Sur les frais liés au litige :
Les dispositions de l’article L. 761-1 du code de justice administrative font obstacle à ce que soit mise à la charge de la société PSM Entreprises, qui n’est pas la partie perdante dans la présente instance, la somme que la commune du Blanc-Mesnil demande au titre des frais exposés et non compris dans les dépens. Il y a lieu, en revanche, de faire application de ces dispositions et de mettre à la charge de la commune du Blanc-Mesnil une somme de 1 500 euros au titre des frais exposés par la société PSM Entreprises et non compris dans les dépens.
D E C I D E :
Article 1er : La décision implicite de rejet née du silence gardé pendant deux mois par le maire du Blanc-Mesnil sur la demande de la société PSM Entreprises du 2 août 2024 tendant à l’abrogation de l’arrêté du maire du Blanc-Mesnil du 27 juin 2024 est annulée.

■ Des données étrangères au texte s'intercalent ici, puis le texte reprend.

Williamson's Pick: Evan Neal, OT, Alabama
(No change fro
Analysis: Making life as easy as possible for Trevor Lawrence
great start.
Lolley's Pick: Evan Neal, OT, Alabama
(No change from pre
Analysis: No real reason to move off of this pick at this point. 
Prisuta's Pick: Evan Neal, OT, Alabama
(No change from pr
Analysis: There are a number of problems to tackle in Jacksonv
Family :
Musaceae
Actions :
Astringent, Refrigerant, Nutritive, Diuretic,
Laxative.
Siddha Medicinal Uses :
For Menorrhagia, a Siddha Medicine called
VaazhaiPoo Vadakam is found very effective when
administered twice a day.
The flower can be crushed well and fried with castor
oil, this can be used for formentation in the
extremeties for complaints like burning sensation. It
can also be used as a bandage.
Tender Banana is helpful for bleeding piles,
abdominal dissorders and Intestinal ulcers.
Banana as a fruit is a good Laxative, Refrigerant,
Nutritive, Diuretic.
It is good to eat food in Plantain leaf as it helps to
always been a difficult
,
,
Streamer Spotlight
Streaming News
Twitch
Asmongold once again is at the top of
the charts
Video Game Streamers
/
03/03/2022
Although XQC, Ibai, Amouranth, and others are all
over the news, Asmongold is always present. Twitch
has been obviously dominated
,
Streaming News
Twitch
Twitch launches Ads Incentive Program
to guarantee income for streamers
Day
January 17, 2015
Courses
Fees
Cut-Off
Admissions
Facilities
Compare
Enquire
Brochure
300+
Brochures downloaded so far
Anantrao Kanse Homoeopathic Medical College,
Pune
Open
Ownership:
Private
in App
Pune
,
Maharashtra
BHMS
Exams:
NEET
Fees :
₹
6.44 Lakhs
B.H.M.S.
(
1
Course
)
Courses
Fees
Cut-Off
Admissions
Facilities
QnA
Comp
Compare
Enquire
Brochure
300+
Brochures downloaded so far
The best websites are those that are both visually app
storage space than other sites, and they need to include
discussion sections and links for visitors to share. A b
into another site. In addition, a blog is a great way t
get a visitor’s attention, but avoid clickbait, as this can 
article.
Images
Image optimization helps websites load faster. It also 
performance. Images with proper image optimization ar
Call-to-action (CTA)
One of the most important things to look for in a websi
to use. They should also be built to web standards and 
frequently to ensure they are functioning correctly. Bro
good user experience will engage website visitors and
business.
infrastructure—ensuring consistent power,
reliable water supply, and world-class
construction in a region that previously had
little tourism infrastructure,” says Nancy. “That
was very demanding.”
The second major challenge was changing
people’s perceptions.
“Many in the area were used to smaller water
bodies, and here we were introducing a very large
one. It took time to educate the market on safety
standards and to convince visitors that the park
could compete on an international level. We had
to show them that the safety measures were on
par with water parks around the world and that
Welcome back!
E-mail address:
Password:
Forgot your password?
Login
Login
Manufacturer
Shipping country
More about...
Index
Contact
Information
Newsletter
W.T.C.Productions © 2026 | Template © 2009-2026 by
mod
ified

Article 2 : La commune du Blanc-Mesnil versera une somme de 1 500 euros à la société PSM Entreprises au titre de l’article L. 761-1 du code de justice administrative.
Article 3 : Le surplus des conclusions de la requête est rejeté.
Article 4 : Les conclusions de la commune du Blanc-Mesnil présentées sur le fondement des dispositions de l’article L. 761-1 du code de justice administrative sont rejetées.
Article 5 : Le présent jugement sera notifié à la société PSM Entreprises et à la commune du Blanc-Mesnil.
Délibéré après l’audience du 26 novembre 2025, à laquelle siégeaient :
M. Gauchard, président,
M. Löns, premier conseiller,
M. Guiral, premier conseiller.
Rendu public par mise à disposition au greffe le 10 décembre 2025.
Le rapporteur,
A. Löns
Le président,
L. Gauchard
La greffière,
S. Jarrin
La République mande et ordonne au préfet de la Seine-Saint-Denis en ce qui le concerne et à tous commissaires de justice à ce requis en ce qui concerne les voies de droit commun, contre les parties privées, de pourvoir à l’exécution de la présente décision.